- TASK GOAL
Once you reach the line containing "Torque Converter" in the data below, restate each line word for word up to and including the one containing "councils in the General Budget Department".
╭──
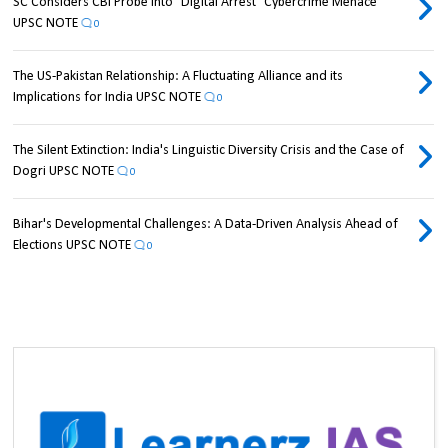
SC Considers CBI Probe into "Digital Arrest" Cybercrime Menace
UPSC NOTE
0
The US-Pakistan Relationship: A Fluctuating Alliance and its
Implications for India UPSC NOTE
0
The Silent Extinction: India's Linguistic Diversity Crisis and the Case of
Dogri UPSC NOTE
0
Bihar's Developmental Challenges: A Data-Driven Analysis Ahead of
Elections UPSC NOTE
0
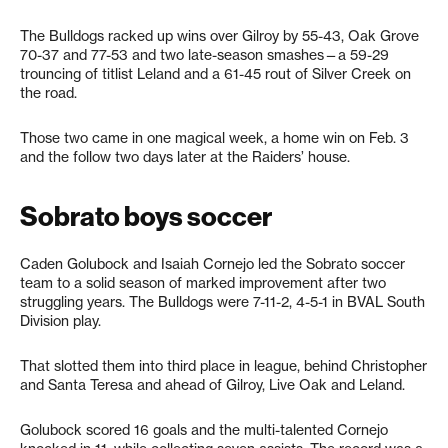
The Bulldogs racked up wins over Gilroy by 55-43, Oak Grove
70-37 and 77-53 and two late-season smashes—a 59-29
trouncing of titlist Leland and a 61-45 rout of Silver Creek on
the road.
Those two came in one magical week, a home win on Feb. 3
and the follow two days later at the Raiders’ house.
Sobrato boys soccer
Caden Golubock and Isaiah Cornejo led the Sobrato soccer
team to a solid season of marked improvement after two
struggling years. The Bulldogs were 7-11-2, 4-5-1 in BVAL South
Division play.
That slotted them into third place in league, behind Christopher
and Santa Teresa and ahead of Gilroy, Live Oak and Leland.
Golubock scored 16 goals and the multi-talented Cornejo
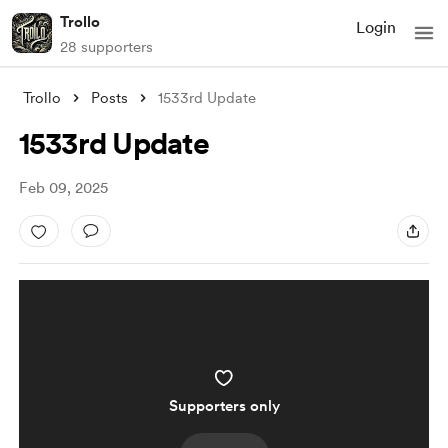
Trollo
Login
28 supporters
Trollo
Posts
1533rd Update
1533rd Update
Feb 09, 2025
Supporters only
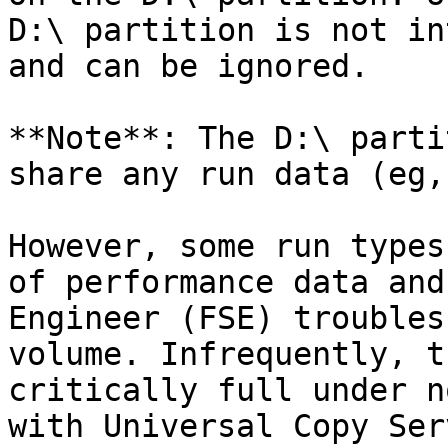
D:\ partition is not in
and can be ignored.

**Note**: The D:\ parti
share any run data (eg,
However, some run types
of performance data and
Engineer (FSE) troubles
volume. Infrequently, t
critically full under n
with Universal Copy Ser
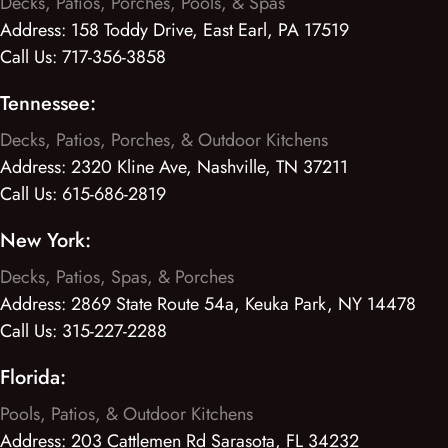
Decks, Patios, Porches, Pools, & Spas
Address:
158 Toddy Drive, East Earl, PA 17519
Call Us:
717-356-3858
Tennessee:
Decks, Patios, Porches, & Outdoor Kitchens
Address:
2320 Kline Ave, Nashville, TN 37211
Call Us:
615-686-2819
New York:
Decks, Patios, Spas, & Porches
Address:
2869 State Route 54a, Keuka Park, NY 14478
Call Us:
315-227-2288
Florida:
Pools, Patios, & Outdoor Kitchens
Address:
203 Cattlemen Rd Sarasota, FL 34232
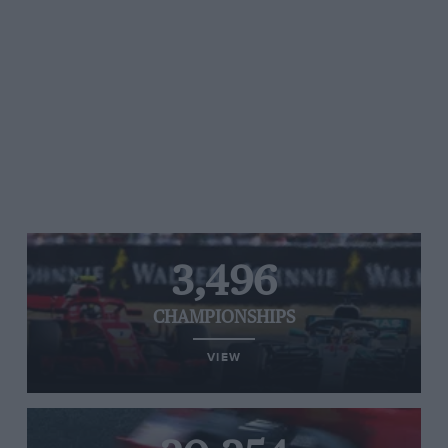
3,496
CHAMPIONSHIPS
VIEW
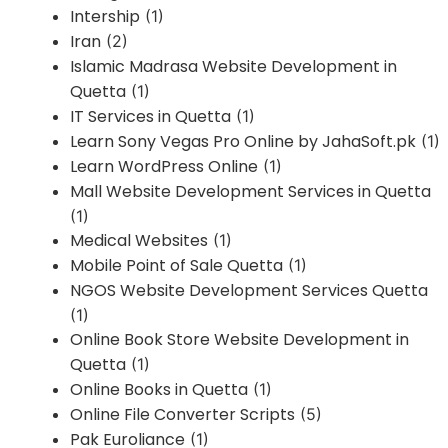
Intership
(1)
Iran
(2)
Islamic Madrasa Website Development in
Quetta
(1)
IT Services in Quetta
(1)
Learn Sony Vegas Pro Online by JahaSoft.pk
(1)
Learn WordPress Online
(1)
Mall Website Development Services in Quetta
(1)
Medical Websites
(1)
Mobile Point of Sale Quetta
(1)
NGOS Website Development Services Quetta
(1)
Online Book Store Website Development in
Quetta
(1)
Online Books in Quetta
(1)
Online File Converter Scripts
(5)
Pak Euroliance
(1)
╰──
╭──
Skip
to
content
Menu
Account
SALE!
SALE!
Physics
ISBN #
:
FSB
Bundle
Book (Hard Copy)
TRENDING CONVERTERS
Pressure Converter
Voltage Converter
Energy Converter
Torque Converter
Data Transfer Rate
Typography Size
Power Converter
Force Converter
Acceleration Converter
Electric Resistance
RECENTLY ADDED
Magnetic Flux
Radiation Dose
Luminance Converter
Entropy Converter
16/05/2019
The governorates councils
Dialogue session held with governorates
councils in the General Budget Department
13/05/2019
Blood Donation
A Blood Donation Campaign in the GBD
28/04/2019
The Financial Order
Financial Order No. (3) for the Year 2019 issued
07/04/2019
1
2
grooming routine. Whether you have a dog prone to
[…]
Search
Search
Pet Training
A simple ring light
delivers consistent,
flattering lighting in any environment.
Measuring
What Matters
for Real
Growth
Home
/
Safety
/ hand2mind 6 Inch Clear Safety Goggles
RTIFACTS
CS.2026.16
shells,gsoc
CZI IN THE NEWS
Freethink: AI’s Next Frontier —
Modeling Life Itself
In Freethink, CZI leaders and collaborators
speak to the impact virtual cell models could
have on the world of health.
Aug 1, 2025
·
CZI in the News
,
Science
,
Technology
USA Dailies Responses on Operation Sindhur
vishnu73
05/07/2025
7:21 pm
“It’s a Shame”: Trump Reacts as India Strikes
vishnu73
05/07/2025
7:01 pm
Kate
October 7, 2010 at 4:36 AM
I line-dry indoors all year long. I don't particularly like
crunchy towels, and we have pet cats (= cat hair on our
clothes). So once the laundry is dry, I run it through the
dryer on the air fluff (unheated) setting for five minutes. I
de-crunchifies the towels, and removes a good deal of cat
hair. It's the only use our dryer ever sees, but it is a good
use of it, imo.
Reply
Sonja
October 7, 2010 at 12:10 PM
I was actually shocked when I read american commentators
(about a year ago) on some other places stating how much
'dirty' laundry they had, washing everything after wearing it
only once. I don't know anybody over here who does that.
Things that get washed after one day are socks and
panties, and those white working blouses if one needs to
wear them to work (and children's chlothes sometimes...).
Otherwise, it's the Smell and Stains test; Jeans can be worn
╰──
- EXPECTED ANSWER
Torque Converter
Data Transfer Rate
Typography Size
Power Converter
Force Converter
Acceleration Converter
Electric Resistance
RECENTLY ADDED
Magnetic Flux
Radiation Dose
Luminance Converter
Entropy Converter
16/05/2019
The governorates councils
Dialogue session held with governorates
councils in the General Budget Department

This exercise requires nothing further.